• **PROBLEM DESCRIPTION**
An identical reprint of the entire listing below is expected.

• **SOURCE DATA**
>>

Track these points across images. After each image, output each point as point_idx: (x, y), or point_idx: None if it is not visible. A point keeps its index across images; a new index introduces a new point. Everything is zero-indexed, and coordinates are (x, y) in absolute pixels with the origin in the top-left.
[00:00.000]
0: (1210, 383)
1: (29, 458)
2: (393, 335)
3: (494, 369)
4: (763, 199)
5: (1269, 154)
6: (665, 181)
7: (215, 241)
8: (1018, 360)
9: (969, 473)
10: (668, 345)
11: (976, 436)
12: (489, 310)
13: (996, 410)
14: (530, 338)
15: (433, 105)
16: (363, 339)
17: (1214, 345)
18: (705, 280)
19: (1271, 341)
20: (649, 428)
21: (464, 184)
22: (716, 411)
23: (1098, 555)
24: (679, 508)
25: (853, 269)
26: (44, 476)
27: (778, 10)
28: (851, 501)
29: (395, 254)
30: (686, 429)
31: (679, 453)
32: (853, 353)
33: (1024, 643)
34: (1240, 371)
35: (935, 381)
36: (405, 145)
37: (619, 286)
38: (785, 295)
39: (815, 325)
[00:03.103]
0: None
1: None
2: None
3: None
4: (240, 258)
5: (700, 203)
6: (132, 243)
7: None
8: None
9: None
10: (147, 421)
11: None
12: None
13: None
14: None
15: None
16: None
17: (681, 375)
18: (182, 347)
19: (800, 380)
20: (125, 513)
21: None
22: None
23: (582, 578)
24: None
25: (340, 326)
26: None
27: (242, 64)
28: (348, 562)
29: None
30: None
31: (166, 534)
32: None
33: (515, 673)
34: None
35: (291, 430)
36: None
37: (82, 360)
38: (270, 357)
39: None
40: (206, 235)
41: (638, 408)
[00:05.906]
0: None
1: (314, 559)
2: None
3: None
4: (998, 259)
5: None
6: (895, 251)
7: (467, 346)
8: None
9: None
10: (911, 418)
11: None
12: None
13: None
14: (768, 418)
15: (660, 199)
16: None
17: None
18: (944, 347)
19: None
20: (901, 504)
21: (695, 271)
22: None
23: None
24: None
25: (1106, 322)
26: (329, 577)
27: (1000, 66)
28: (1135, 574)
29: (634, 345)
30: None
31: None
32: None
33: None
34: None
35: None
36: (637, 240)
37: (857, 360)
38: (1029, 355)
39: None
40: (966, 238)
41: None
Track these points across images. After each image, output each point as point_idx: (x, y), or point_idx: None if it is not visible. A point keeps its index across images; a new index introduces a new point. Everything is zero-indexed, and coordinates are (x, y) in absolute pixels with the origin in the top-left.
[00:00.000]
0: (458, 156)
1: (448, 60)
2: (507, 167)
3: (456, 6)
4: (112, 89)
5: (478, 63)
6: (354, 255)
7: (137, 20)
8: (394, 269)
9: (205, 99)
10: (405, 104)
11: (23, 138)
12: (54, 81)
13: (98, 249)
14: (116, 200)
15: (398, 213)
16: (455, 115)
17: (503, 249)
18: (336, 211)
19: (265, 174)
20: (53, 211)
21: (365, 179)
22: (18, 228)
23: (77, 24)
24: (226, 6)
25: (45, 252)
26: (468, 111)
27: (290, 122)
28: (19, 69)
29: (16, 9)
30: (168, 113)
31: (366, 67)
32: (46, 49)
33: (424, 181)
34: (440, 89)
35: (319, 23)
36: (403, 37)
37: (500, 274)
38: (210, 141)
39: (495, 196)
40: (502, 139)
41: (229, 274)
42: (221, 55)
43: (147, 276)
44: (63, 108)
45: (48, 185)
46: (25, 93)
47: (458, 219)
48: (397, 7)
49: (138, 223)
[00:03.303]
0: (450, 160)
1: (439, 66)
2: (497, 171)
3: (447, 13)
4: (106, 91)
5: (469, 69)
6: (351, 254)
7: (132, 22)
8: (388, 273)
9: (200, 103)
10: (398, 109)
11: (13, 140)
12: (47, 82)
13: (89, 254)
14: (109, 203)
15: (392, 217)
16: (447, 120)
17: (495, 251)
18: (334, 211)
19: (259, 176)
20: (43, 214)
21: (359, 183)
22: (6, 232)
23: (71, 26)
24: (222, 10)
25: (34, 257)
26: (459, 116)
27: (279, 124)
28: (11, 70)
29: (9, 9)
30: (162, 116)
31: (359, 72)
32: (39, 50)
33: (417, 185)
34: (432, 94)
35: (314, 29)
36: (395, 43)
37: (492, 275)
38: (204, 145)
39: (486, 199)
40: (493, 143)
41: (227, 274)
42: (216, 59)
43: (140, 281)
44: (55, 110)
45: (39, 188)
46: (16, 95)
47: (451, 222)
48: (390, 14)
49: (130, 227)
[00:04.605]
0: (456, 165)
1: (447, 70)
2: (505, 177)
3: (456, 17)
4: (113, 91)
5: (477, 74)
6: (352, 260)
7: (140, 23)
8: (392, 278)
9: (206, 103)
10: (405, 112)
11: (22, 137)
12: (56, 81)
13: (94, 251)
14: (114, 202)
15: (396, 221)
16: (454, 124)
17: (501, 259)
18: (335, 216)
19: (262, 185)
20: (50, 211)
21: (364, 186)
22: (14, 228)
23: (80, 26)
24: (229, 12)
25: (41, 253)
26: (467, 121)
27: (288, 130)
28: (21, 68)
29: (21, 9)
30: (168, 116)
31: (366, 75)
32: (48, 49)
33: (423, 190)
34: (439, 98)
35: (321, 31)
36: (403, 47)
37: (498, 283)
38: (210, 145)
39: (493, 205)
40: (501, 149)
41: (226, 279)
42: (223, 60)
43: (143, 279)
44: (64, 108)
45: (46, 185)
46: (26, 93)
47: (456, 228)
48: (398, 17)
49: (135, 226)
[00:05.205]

<<

• **OUTPUT**
Track these points across images. After each image, output each point as point_idx: (x, y), or point_idx: None if it is not visible. A point keeps its index across images; a new index introduces a new point. Everything is zero-indexed, and coordinates are (x, y) in absolute pixels with the origin in the top-left.
[00:00.000]
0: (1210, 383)
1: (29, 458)
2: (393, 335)
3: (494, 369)
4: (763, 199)
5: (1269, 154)
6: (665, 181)
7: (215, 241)
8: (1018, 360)
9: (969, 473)
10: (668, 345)
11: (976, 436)
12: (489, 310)
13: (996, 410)
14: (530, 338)
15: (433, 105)
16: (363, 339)
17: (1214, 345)
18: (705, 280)
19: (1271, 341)
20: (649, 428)
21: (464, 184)
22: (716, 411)
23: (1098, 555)
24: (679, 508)
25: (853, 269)
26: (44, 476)
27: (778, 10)
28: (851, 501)
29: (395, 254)
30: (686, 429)
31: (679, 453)
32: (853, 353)
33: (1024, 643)
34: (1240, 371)
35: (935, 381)
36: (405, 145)
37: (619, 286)
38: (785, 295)
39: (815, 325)
[00:03.103]
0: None
1: None
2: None
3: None
4: (240, 258)
5: (700, 203)
6: (132, 243)
7: None
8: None
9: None
10: (147, 421)
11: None
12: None
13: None
14: None
15: None
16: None
17: (681, 375)
18: (182, 347)
19: (800, 380)
20: (125, 513)
21: None
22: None
23: (582, 578)
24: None
25: (340, 326)
26: None
27: (242, 64)
28: (348, 562)
29: None
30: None
31: (166, 534)
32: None
33: (515, 673)
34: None
35: (291, 430)
36: None
37: (82, 360)
38: (270, 357)
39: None
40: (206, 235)
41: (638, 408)
[00:05.906]
0: None
1: (314, 559)
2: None
3: None
4: (998, 259)
5: None
6: (895, 251)
7: (467, 346)
8: None
9: None
10: (911, 418)
11: None
12: None
13: None
14: (768, 418)
15: (660, 199)
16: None
17: None
18: (944, 347)
19: None
20: (901, 504)
21: (695, 271)
22: None
23: None
24: None
25: (1106, 322)
26: (329, 577)
27: (1000, 66)
28: (1135, 574)
29: (634, 345)
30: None
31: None
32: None
33: None
34: None
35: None
36: (637, 240)
37: (857, 360)
38: (1029, 355)
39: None
40: (966, 238)
41: None
Track these points across images. After each image, output each point as point_idx: (x, y), or point_idx: None if it is not visible. A point keeps its index across images; a new index introduces a new point. Everything is zero-indexed, and coordinates are (x, y) in absolute pixels with the origin in the top-left.
[00:00.000]
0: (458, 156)
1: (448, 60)
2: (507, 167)
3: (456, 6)
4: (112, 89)
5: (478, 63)
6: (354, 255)
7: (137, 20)
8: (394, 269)
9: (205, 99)
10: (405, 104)
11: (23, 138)
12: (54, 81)
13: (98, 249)
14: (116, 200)
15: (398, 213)
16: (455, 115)
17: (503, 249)
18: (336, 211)
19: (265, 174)
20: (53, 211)
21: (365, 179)
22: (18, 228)
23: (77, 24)
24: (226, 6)
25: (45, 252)
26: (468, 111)
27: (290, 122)
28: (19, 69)
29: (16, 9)
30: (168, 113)
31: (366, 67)
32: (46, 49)
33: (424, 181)
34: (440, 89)
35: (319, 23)
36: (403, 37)
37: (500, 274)
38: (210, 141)
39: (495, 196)
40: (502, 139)
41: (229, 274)
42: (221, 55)
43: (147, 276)
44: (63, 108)
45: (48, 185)
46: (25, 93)
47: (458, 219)
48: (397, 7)
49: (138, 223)
[00:03.303]
0: (450, 160)
1: (439, 66)
2: (497, 171)
3: (447, 13)
4: (106, 91)
5: (469, 69)
6: (351, 254)
7: (132, 22)
8: (388, 273)
9: (200, 103)
10: (398, 109)
11: (13, 140)
12: (47, 82)
13: (89, 254)
14: (109, 203)
15: (392, 217)
16: (447, 120)
17: (495, 251)
18: (334, 211)
19: (259, 176)
20: (43, 214)
21: (359, 183)
22: (6, 232)
23: (71, 26)
24: (222, 10)
25: (34, 257)
26: (459, 116)
27: (279, 124)
28: (11, 70)
29: (9, 9)
30: (162, 116)
31: (359, 72)
32: (39, 50)
33: (417, 185)
34: (432, 94)
35: (314, 29)
36: (395, 43)
37: (492, 275)
38: (204, 145)
39: (486, 199)
40: (493, 143)
41: (227, 274)
42: (216, 59)
43: (140, 281)
44: (55, 110)
45: (39, 188)
46: (16, 95)
47: (451, 222)
48: (390, 14)
49: (130, 227)
[00:04.605]
0: (456, 165)
1: (447, 70)
2: (505, 177)
3: (456, 17)
4: (113, 91)
5: (477, 74)
6: (352, 260)
7: (140, 23)
8: (392, 278)
9: (206, 103)
10: (405, 112)
11: (22, 137)
12: (56, 81)
13: (94, 251)
14: (114, 202)
15: (396, 221)
16: (454, 124)
17: (501, 259)
18: (335, 216)
19: (262, 185)
20: (50, 211)
21: (364, 186)
22: (14, 228)
23: (80, 26)
24: (229, 12)
25: (41, 253)
26: (467, 121)
27: (288, 130)
28: (21, 68)
29: (21, 9)
30: (168, 116)
31: (366, 75)
32: (48, 49)
33: (423, 190)
34: (439, 98)
35: (321, 31)
36: (403, 47)
37: (498, 283)
38: (210, 145)
39: (493, 205)
40: (501, 149)
41: (226, 279)
42: (223, 60)
43: (143, 279)
44: (64, 108)
45: (46, 185)
46: (26, 93)
47: (456, 228)
48: (398, 17)
49: (135, 226)
[00:05.205]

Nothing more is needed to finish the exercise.